Landslides on Mars typically have runout distances much larger than equivalent features on Earth, and therefore can interact with older landforms that are distal to the failure scarp.
Regardless of the exact formation mechanism of these landslides, it is evident that their combined large area and relatively well constrained formation age can be exploited to better understand the evolution of coincident features, particularly if those features have been modified since the landslide event.
Now the researchers from the University College London (UCL) describe interior layered deposits on the Red Planet that have obstructed landslides before undergoing retreat by as much as 2 km. These landslides differ from typical Martian examples in that their toe height increases by as much as 500 m in a distinctive frontal scarp that mimics the shape of the layered deposits.
"The interior layered deposits are either extremely friable, if eroded strictly by wind, or composed of a material whose degradation has been enhanced by ice sublimation," scientists including Peter Grinrod of UCL reveal in a paper published in the September issue of "Geology". "These erosion rates also confirm that the interior layered deposits have been in a state of net degradation over the past 400 million years, suggesting that the process that caused net deposition in the past has ceased or slowed substantially on Mars relative to erosion."
Mounds of layered deposits, often several kilometers in height, are common in the canyons and impact craters of Mars. These interior layered deposits (ILDs) are high-priority targets for exploration because they not only preserve long sequences of the stratigraphic record of Mars, but also exhibit evidence for hydrous mineral phases that indicates aqueous activity. Despite their importance, no consensus exists regarding how ILDs form and evolve. Their volumetric contribution to the global sedimentary record is also unknown.
In this study we utilize the long runout nature of landslides on Mars and identify a unique region in Ophir Chasma, Valles Marineris, where ILDs have obstructed and diverted landslides. The age of the landslides is used to estimate the erosion rate of the ILDs and discuss the implications for the wider sedimentary history of Mars.
The researchers used NASA's Mars Reconnaissance Orbiter Context Camera (CTX) visible wavelength images (5–6 m/pixel) and stereo-derived digital terrain models (DTMs) at 20 m/pixel to map and characterize the terminal edges of long runout landslides. In one location, where CTX stereo coverage was insufficient, they used a (100 m/pixel) High Resolution Stereo Camera (HRSC) DTM and produced CTX stereo DTMs using standard methods, with the vertical precision of the two DTMs estimated, using previous techniques.

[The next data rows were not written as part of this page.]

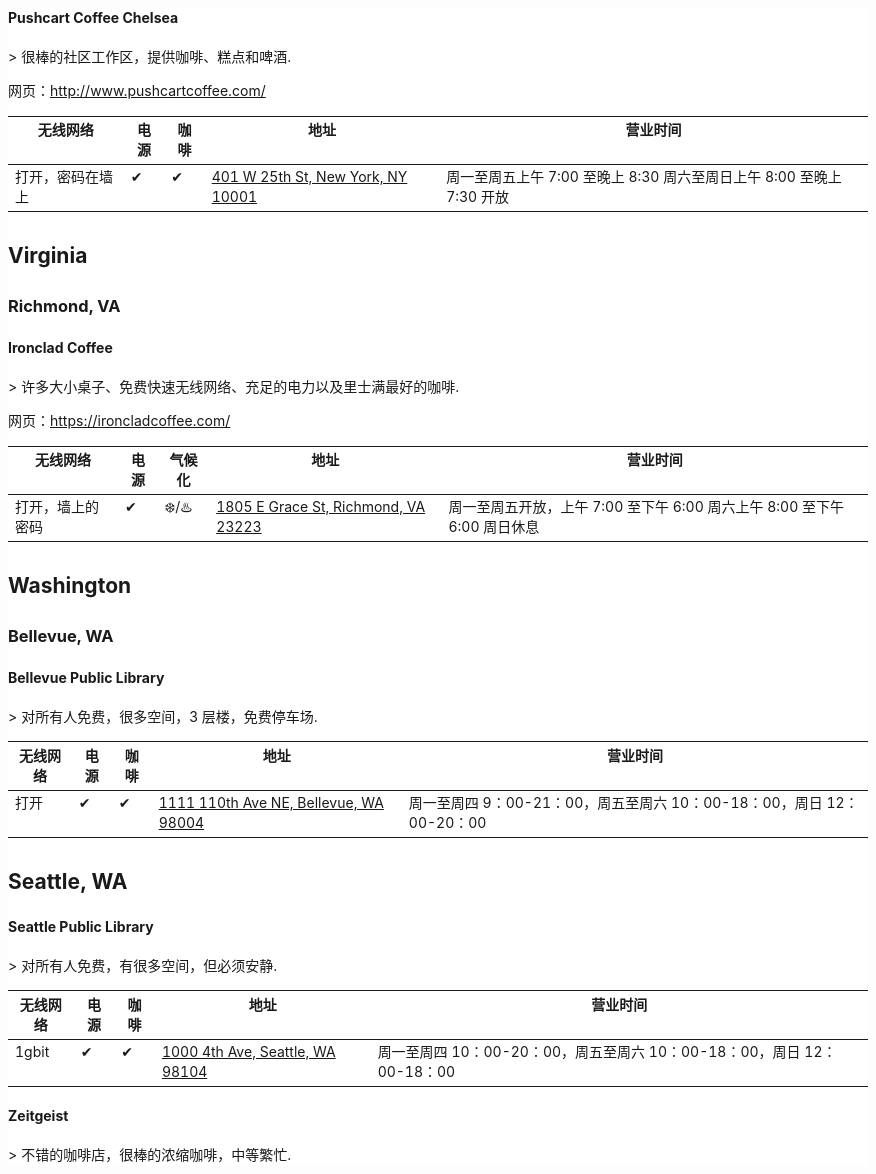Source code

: #### Pushcart Coffee Chelsea

&gt; 很棒的社区工作区，提供咖啡、糕点和啤酒.

网页：http://www.pushcartcoffee.com/

无线网络 | 电源 | 咖啡 | 地址 | 营业时间
---- | ----- | -------| ------- | ----------
打开，密码在墙上 |  ✔ |  ✔ | [401 W 25th St, New York, NY 10001](https://goo.gl/maps/52PdznrXbsF2)  | 周一至周五上午 7:00 至晚上 8:30 周六至周日上午 8:00 至晚上 7:30 开放 |

## Virginia <a id="virginia"></a>

### Richmond, VA <a id="richmond-va"></a>

#### Ironclad Coffee

&gt; 许多大小桌子、免费快速无线网络、充足的电力以及里士满最好的咖啡.

网页：https://ironcladcoffee.com/

无线网络 | 电源 | 气候化 | 地址 | 营业时间
---- | ----- | -------------- | ------- | ----------
打开，墙上的密码|  ✔ |  ❄️/♨️ | [1805 E Grace St, Richmond, VA 23223](https://goo.gl/maps/eXyASDqE7432)  | 周一至周五开放，上午 7:00 至下午 6:00 周六上午 8:00 至下午 6:00 周日休息 |

## Washington <a id="washington"></a>

### Bellevue, WA <a id="bellevue-wa"></a>

#### Bellevue Public Library

&gt; 对所有人免费，很多空间，3 层楼，免费停车场.

无线网络 | 电源 | 咖啡 | 地址 | 营业时间
---- | ----- | ------ | ------- | ----------
打开 |  ✔ |  ✔ | [1111 110th Ave NE, Bellevue, WA 98004](https://goo.gl/maps/MECUJ6BM2JG2)  | 周一至周四 9：00-21：00，周五至周六 10：00-18：00，周日 12：00-20：00

## Seattle, WA <a id="seattle-wa"></a>

#### Seattle Public Library

&gt; 对所有人免费，有很多空间，但必须安静.

无线网络 | 电源 | 咖啡 | 地址 | 营业时间
---- | ----- | ------ | ------- | ----------
 1gbit |  ✔ |  ✔ | [1000 4th Ave, Seattle, WA 98104](https://goo.gl/maps/St7B69HGUKE2)  | 周一至周四 10：00-20：00，周五至周六 10：00-18：00，周日 12：00-18：00

#### Zeitgeist

&gt; 不错的咖啡店，很棒的浓缩咖啡，中等繁忙.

"We have identified three major occurrences of landslide deposits in Ophir Chasma that are indicative of obstruction and diversion by ILDs that are no longer present. These landslides differ from typical Martian examples in that their toe height increases at the landslide front, an indication that the landslides were obstructed," the paper reads. "The elevated toes show distinctive concave scarp faces that are as much as 500 m above the canyon floor and as much as 400 m higher than the immediate upslope region of the landslide. This process of landslide obstruction is demonstrated in Coprates Chasma, where landslides have ridden up between 500 and 800 m in height against bedrock material that has not subsequently been removed."
They conclude that the ILDs have eroded at rates that require the target material to be either friable and easily mobilized through saltation-driven eolian abrasion, or to contain significant cemented ice that has allowed rapid degradation, enhanced by eolian processes. Either scenario has major implications for the origin, evolution, and extent of ILDs across Mars.
Both mechanisms imply that ILDs are composed of easily mobilized materials, providing possible predictions for the grain size and cementing characteristics of ILDs elsewhere on Mars, including Aeolis Mons at Gale Crater, a location that will soon be sampled by the Mars Science Laboratory.